Tuning lithium storage properties of cubic Co3O4 crystallites: The effect of oxygen vacancies

Transition metal oxides show unique physical and chemical properties, and thus have a wide range of applications, including the electrodes for batteries, supercapacitors, and catalysts. However, poor electrical conductivity of the metal oxides hinder the above applications. In this work, we report a facile method to generate oxygen vacancies in cubic Co3O4 particles by thermal annealing in Ar atmosphere. By carefully controlling annealing condition, the oxygen vacancies can be well modulated while the formation of any other phases is avoided. The microstructure and chemical composition of the Co3O4 particles are studied by different methods. Lithium storage measurements show that the Co3O4 anodes with optimized oxygen vacancies (Co3O4-250) show a specific capacity of 904.2 mAhg−1 at a current density of 0.1 Ag−1, and charge/discharge rate capability of 530.5 mAhg−1 at 5.0 Ag−1. Well controlled oxygen vacancies together with sub-micrometer scale morphology in the annealed Co3O4 electrodes are responsible for the enhanced lithium storage properties.
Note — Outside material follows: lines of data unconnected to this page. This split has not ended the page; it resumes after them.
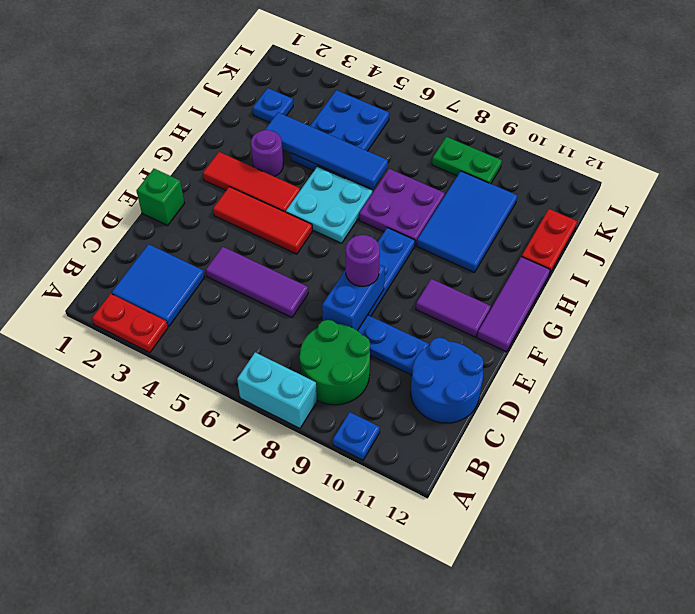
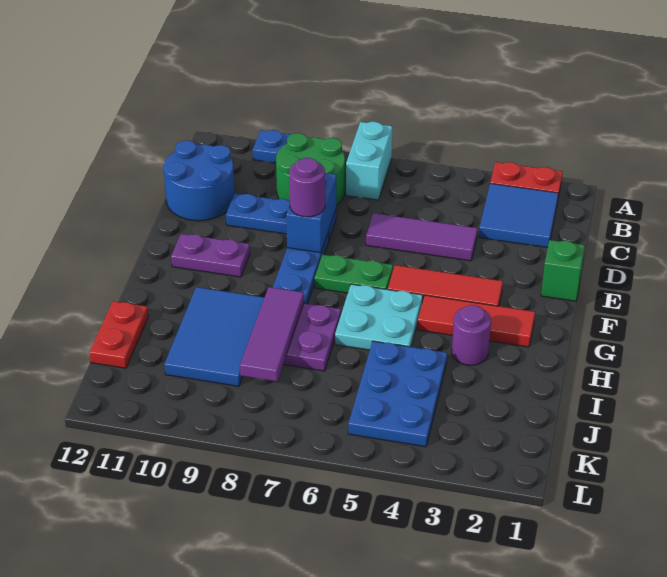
cyan brick A7:A8 level 1 -> cyan brick A7:B7 level 1
purple tile F10:F11 level 1 -> purple plate F10:F11 level 1
purple tile F12:H12 level 1 -> purple tile H8:J8 level 2
blue tile I3:I6 level 2 -> none
blue plate J2 level 1 -> none
green plate K8:K9 level 1 -> green plate F6:F7 level 1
The current oxygen vacancy modulation strategy can also be used for other energy related applications, such as sodium ion batteries and electrocatalysts, with improved performance. [Display omitted] •Oxygen vacancies are created in Co3O4 cubes by thermal annealing.•Lithium storage properties and the vacancy amount show positive correlation.•The improved performance is attributed to oxygen vacancies and sub-micrometer scale morphology.